▶ **Directions for this task**
Copy the lines of the listing below without any alteration, and leave the pictures out of your answer.

(Items from a data source)

=== Section Start ===

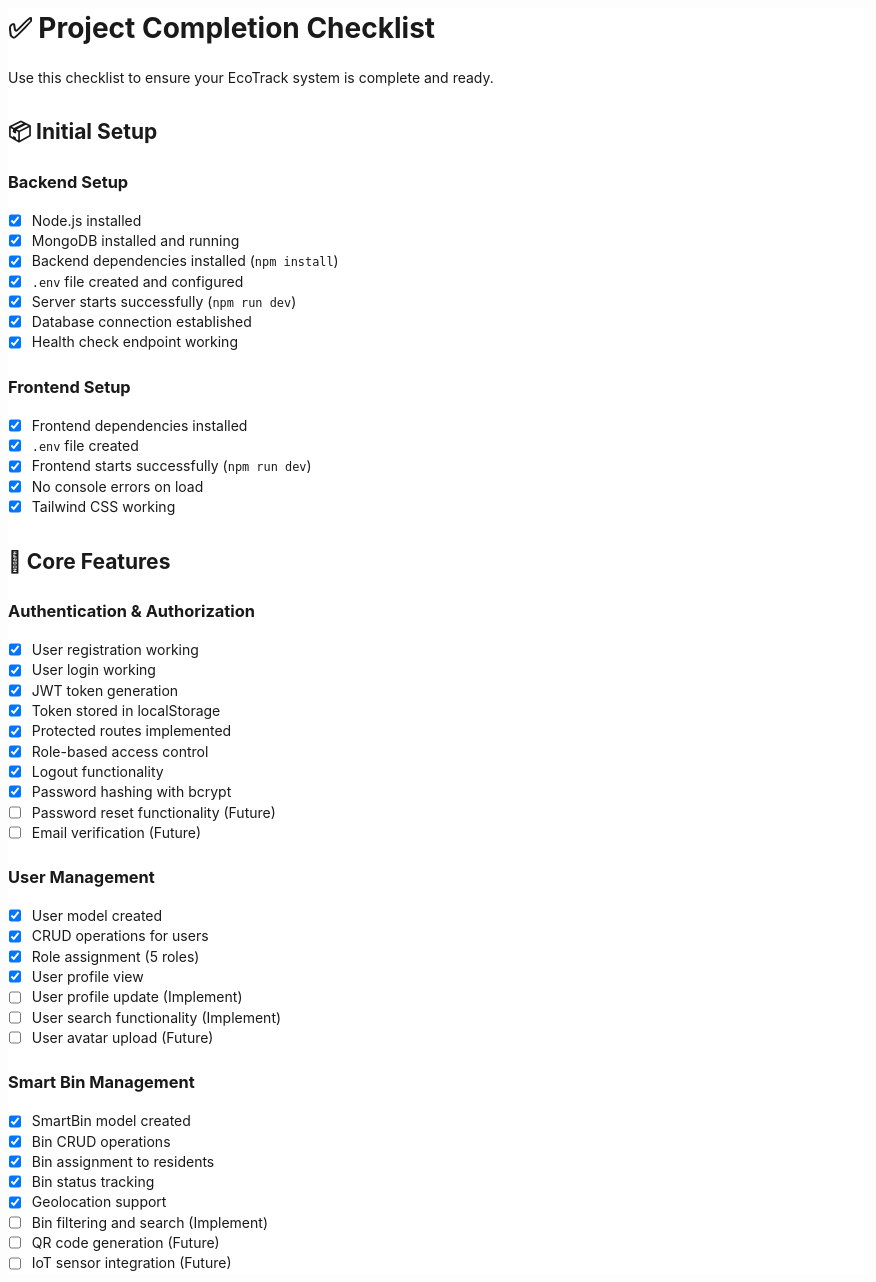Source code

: # ✅ Project Completion Checklist

Use this checklist to ensure your EcoTrack system is complete and ready.

## 📦 Initial Setup

### Backend Setup
- [x] Node.js installed
- [x] MongoDB installed and running
- [x] Backend dependencies installed (`npm install`)
- [x] `.env` file created and configured
- [x] Server starts successfully (`npm run dev`)
- [x] Database connection established
- [x] Health check endpoint working

### Frontend Setup
- [x] Frontend dependencies installed
- [x] `.env` file created
- [x] Frontend starts successfully (`npm run dev`)
- [x] No console errors on load
- [x] Tailwind CSS working

## 🔧 Core Features

### Authentication & Authorization
- [x] User registration working
- [x] User login working
- [x] JWT token generation
- [x] Token stored in localStorage
- [x] Protected routes implemented
- [x] Role-based access control
- [x] Logout functionality
- [x] Password hashing with bcrypt
- [ ] Password reset functionality (Future)
- [ ] Email verification (Future)

### User Management
- [x] User model created
- [x] CRUD operations for users
- [x] Role assignment (5 roles)
- [x] User profile view
- [ ] User profile update (Implement)
- [ ] User search functionality (Implement)
- [ ] User avatar upload (Future)

### Smart Bin Management
- [x] SmartBin model created
- [x] Bin CRUD operations
- [x] Bin assignment to residents
- [x] Bin status tracking
- [x] Geolocation support
- [ ] Bin filtering and search (Implement)
- [ ] QR code generation (Future)
- [ ] IoT sensor integration (Future)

=== Section End ===

▶ **Answer section**
Source code

: # ✅ Project Completion Checklist

Use this checklist to ensure your EcoTrack system is complete and ready.

## 📦 Initial Setup

### Backend Setup
- [x] Node.js installed
- [x] MongoDB installed and running
- [x] Backend dependencies installed (`npm install`)
- [x] `.env` file created and configured
- [x] Server starts successfully (`npm run dev`)
- [x] Database connection established
- [x] Health check endpoint working

### Frontend Setup
- [x] Frontend dependencies installed
- [x] `.env` file created
- [x] Frontend starts successfully (`npm run dev`)
- [x] No console errors on load
- [x] Tailwind CSS working

## 🔧 Core Features

### Authentication & Authorization
- [x] User registration working
- [x] User login working
- [x] JWT token generation
- [x] Token stored in localStorage
- [x] Protected routes implemented
- [x] Role-based access control
- [x] Logout functionality
- [x] Password hashing with bcrypt
- [ ] Password reset functionality (Future)
- [ ] Email verification (Future)

### User Management
- [x] User model created
- [x] CRUD operations for users
- [x] Role assignment (5 roles)
- [x] User profile view
- [ ] User profile update (Implement)
- [ ] User search functionality (Implement)
- [ ] User avatar upload (Future)

### Smart Bin Management
- [x] SmartBin model created
- [x] Bin CRUD operations
- [x] Bin assignment to residents
- [x] Bin status tracking
- [x] Geolocation support
- [ ] Bin filtering and search (Implement)
- [ ] QR code generation (Future)
- [ ] IoT sensor integration (Future)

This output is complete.